[Dataset items]
◇ ◇ ◇ ◇ ◇
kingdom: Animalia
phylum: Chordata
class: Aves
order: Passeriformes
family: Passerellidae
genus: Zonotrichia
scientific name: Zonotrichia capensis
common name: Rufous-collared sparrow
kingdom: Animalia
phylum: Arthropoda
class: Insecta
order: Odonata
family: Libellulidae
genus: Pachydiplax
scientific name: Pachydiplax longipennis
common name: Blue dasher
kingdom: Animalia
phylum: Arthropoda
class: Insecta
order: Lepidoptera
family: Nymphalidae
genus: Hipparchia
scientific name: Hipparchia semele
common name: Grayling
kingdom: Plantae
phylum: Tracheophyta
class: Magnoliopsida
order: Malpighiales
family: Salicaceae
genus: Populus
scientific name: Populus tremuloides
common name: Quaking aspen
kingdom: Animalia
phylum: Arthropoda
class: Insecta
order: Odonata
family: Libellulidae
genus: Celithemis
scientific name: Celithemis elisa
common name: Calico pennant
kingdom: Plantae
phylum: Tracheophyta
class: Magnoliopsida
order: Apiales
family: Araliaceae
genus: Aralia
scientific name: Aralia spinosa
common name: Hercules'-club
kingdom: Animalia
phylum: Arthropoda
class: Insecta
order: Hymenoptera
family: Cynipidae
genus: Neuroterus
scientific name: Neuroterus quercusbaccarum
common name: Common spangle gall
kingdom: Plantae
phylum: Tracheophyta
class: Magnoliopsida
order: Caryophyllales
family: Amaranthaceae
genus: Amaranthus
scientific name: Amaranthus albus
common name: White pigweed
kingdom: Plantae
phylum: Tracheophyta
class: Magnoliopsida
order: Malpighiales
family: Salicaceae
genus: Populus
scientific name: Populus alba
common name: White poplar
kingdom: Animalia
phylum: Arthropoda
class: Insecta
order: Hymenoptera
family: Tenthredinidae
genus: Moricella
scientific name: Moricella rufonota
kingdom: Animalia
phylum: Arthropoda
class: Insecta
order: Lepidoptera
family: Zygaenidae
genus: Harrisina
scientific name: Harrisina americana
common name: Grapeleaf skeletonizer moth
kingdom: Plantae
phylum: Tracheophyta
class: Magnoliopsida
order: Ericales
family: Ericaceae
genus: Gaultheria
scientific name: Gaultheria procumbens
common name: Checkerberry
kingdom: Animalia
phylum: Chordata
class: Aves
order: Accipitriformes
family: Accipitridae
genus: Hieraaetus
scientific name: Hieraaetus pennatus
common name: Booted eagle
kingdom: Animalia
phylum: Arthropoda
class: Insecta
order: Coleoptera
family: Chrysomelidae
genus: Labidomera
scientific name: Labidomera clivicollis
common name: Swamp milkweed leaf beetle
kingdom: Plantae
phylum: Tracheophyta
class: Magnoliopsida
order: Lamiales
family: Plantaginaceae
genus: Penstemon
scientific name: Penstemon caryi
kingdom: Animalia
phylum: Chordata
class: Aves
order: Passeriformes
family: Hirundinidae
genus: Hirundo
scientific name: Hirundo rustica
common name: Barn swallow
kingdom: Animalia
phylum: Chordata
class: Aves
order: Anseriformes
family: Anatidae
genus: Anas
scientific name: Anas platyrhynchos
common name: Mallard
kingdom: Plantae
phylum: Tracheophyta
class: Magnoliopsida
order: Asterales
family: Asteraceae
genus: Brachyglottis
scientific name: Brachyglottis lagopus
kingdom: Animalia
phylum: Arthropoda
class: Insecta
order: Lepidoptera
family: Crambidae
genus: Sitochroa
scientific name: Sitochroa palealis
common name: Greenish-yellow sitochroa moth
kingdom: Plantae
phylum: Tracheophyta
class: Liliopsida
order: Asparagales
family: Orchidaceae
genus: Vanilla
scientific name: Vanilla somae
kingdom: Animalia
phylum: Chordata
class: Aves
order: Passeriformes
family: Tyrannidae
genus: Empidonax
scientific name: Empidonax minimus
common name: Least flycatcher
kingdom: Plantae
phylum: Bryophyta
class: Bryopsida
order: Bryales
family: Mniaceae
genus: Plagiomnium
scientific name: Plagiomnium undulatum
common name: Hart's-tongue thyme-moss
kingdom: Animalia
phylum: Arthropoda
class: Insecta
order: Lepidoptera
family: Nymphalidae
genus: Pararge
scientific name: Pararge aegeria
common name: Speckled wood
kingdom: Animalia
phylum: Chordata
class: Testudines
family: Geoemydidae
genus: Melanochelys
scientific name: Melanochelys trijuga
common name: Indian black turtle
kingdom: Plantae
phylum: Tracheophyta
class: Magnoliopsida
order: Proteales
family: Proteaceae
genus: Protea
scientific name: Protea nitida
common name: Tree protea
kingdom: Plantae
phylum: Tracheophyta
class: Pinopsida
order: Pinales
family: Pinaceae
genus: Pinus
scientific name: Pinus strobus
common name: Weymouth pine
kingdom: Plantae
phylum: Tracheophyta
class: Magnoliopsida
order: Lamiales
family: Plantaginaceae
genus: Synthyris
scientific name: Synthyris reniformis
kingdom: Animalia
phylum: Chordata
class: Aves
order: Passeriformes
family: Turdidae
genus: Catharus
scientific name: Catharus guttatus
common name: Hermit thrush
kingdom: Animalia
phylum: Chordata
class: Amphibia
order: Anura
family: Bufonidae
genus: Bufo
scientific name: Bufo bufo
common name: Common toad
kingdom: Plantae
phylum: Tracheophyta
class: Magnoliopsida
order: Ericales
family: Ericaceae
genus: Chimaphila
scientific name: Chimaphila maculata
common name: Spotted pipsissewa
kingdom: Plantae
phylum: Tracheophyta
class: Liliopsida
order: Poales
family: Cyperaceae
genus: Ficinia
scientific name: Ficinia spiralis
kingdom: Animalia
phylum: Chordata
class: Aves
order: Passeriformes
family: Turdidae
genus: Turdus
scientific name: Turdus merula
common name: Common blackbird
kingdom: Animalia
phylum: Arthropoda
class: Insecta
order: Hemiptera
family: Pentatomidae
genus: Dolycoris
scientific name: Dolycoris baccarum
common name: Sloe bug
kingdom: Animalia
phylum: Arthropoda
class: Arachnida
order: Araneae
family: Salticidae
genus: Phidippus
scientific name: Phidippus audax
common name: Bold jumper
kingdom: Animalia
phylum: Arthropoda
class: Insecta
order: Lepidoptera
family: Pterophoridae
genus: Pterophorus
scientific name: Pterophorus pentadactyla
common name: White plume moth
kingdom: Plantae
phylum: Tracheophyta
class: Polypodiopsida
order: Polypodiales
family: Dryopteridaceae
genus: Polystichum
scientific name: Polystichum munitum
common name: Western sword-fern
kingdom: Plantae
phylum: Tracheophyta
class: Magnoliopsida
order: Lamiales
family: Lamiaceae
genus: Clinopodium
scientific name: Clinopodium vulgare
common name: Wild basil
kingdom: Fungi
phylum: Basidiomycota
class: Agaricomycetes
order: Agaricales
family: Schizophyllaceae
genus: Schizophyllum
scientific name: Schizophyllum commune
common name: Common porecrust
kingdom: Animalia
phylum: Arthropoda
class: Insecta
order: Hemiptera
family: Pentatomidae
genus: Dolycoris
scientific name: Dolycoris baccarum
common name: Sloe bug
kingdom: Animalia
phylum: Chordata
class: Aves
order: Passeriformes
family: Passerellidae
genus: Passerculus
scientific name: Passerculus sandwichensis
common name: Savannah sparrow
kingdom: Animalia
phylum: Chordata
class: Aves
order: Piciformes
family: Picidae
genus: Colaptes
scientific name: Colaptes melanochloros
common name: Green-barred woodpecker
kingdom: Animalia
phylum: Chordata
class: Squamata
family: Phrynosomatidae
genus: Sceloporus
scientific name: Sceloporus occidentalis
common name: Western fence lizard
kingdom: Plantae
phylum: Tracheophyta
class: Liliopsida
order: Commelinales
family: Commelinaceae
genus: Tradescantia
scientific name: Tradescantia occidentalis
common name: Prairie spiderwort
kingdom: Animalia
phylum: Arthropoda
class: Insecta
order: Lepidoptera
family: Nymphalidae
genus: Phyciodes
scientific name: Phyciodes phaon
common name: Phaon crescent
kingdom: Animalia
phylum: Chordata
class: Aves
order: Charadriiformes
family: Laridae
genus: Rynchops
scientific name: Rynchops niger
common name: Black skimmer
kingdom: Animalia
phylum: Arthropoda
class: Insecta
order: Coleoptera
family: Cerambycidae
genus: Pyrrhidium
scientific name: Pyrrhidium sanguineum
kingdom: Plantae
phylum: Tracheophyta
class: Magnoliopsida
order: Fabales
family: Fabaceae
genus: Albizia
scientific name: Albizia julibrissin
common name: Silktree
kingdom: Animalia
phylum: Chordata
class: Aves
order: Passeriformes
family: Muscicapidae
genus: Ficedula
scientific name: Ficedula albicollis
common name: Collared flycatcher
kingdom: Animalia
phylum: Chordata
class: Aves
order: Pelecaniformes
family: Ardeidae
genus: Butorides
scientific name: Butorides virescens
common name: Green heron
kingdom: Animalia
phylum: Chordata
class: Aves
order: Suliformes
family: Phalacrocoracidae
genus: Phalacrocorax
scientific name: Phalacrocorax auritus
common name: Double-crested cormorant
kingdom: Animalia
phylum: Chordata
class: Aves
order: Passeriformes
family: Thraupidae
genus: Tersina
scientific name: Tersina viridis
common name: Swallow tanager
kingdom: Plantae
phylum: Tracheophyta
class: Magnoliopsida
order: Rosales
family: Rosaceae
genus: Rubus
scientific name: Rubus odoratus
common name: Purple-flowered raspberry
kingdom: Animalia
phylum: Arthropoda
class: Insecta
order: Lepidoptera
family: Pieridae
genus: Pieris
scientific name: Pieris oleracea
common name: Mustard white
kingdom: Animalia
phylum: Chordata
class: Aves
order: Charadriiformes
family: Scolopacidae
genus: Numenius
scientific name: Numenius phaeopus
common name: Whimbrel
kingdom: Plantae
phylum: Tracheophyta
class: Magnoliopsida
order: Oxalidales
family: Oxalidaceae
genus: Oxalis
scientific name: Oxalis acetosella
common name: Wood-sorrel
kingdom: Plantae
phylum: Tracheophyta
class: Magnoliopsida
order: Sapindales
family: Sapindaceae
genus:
◇ ◇ ◇ ◇ ◇
Reproduce, character for character, the part of the data that opens with the line containing "family: Cyperaceae" and closes with the line containing "common name: Green-barred woodpecker". Include both of those lines.

family: Cyperaceae
genus: Ficinia
scientific name: Ficinia spiralis
kingdom: Animalia
phylum: Chordata
class: Aves
order: Passeriformes
family: Turdidae
genus: Turdus
scientific name: Turdus merula
common name: Common blackbird
kingdom: Animalia
phylum: Arthropoda
class: Insecta
order: Hemiptera
family: Pentatomidae
genus: Dolycoris
scientific name: Dolycoris baccarum
common name: Sloe bug
kingdom: Animalia
phylum: Arthropoda
class: Arachnida
order: Araneae
family: Salticidae
genus: Phidippus
scientific name: Phidippus audax
common name: Bold jumper
kingdom: Animalia
phylum: Arthropoda
class: Insecta
order: Lepidoptera
family: Pterophoridae
genus: Pterophorus
scientific name: Pterophorus pentadactyla
common name: White plume moth
kingdom: Plantae
phylum: Tracheophyta
class: Polypodiopsida
order: Polypodiales
family: Dryopteridaceae
genus: Polystichum
scientific name: Polystichum munitum
common name: Western sword-fern
kingdom: Plantae
phylum: Tracheophyta
class: Magnoliopsida
order: Lamiales
family: Lamiaceae
genus: Clinopodium
scientific name: Clinopodium vulgare
common name: Wild basil
kingdom: Fungi
phylum: Basidiomycota
class: Agaricomycetes
order: Agaricales
family: Schizophyllaceae
genus: Schizophyllum
scientific name: Schizophyllum commune
common name: Common porecrust
kingdom: Animalia
phylum: Arthropoda
class: Insecta
order: Hemiptera
family: Pentatomidae
genus: Dolycoris
scientific name: Dolycoris baccarum
common name: Sloe bug
kingdom: Animalia
phylum: Chordata
class: Aves
order: Passeriformes
family: Passerellidae
genus: Passerculus
scientific name: Passerculus sandwichensis
common name: Savannah sparrow
kingdom: Animalia
phylum: Chordata
class: Aves
order: Piciformes
family: Picidae
genus: Colaptes
scientific name: Colaptes melanochloros
common name: Green-barred woodpecker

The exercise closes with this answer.